The government continues to tax the already heavily taxed salaried class, whereas PIDE and other economic institutions insist on widening the tax network to include agricultural landlords, many of whom sit in the assemblies, and the real estate sector. The government also relies on taxes that discourage local industry from growing, whereas the Business Council advocates a “Make in Pakistan” strategy that focuses on value addition, lowering the cost of doing business, and supporting efficient export industries. The government spends on physical infrastructure, high-priced imported equipment and administrative management. PIDE says the government should spend only on essentials and act as an enabler rather than a growth generator.

The budget recently announced is supposedly meant to drive growth, but it does so by increasing consumption rather than instituting reforms in the industrial sector.

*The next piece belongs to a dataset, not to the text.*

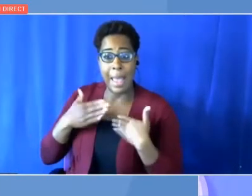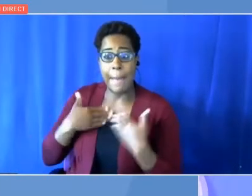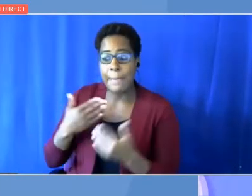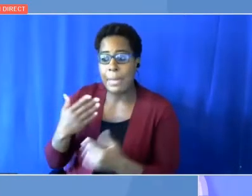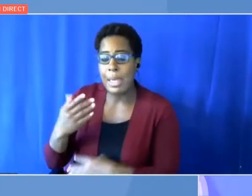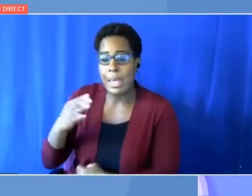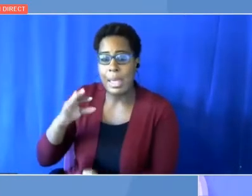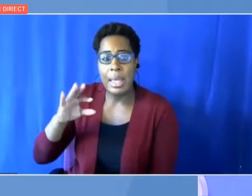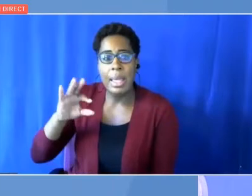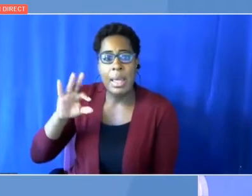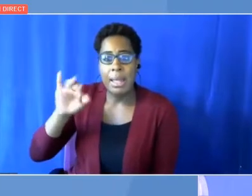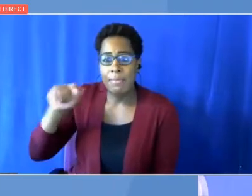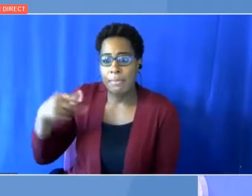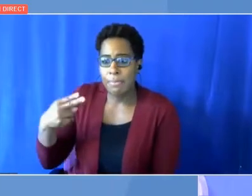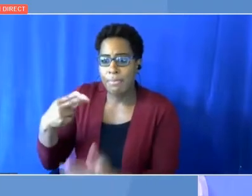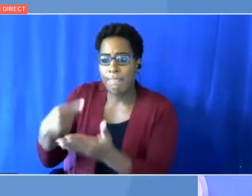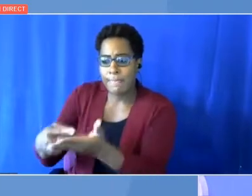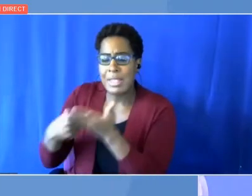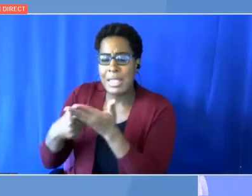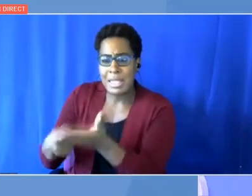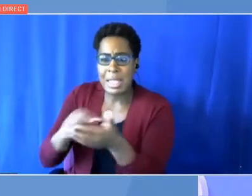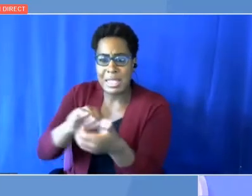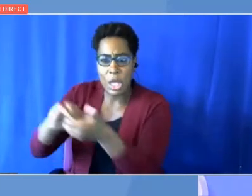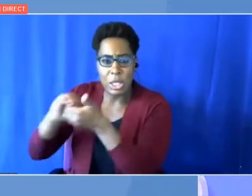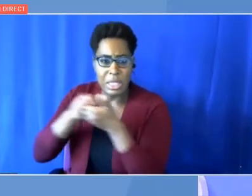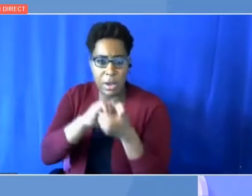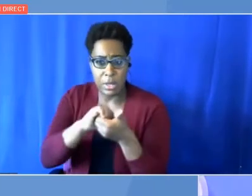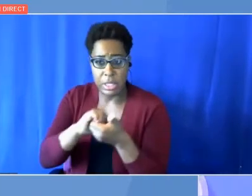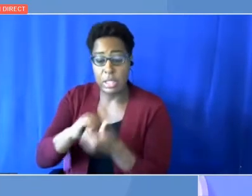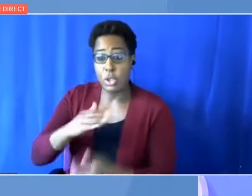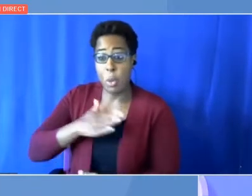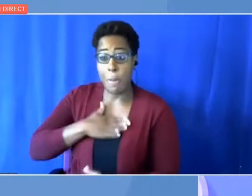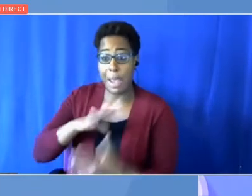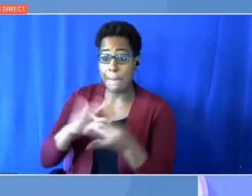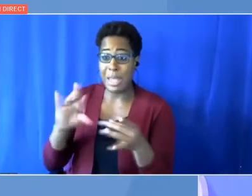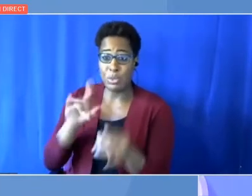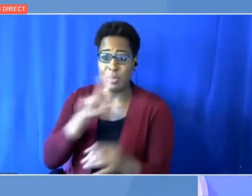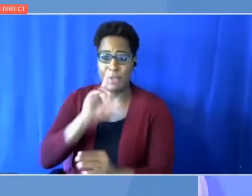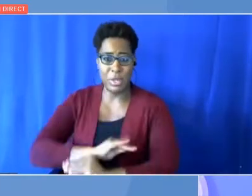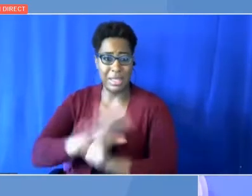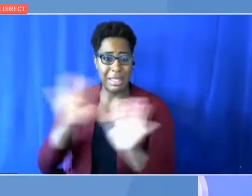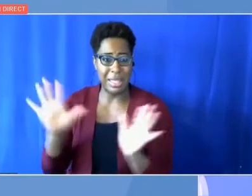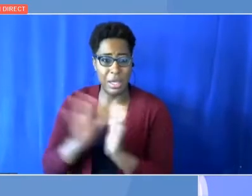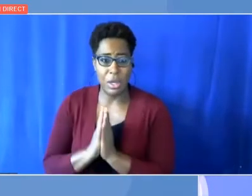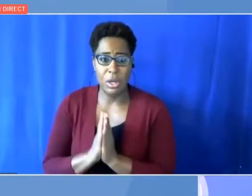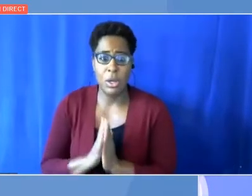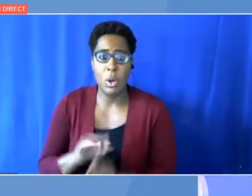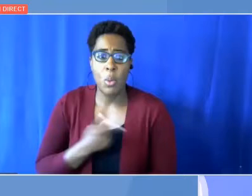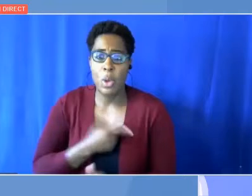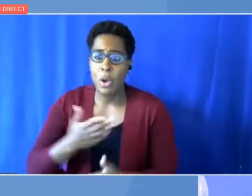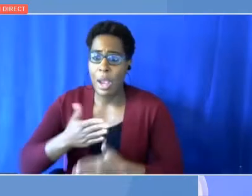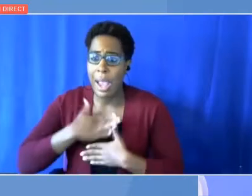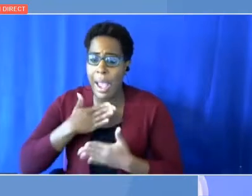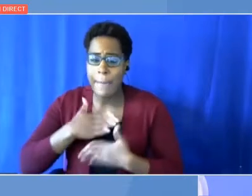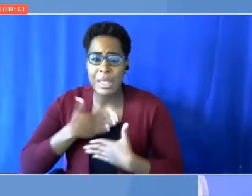my message was very clear. mean, we are happy to power past coal, to stop using,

Economic reforms are still off the radar, and the 28th Amendment looms ahead. If it comes to pass, the country will lose whatever remains of decentralisation that forms the building block of a federation. The Constitution will once again be deformed, crippled and twisted beyond recognition. Instead of piecemeal destruction of the Constitution, what is required is a fresh look at its basic structure and a reformulation. Given, however, the lack of legitimacy of the present government, the dearth of strategic and visionary planning, and the control of non-elected forces over civilian sectors, it is highly unlikely that this will happen.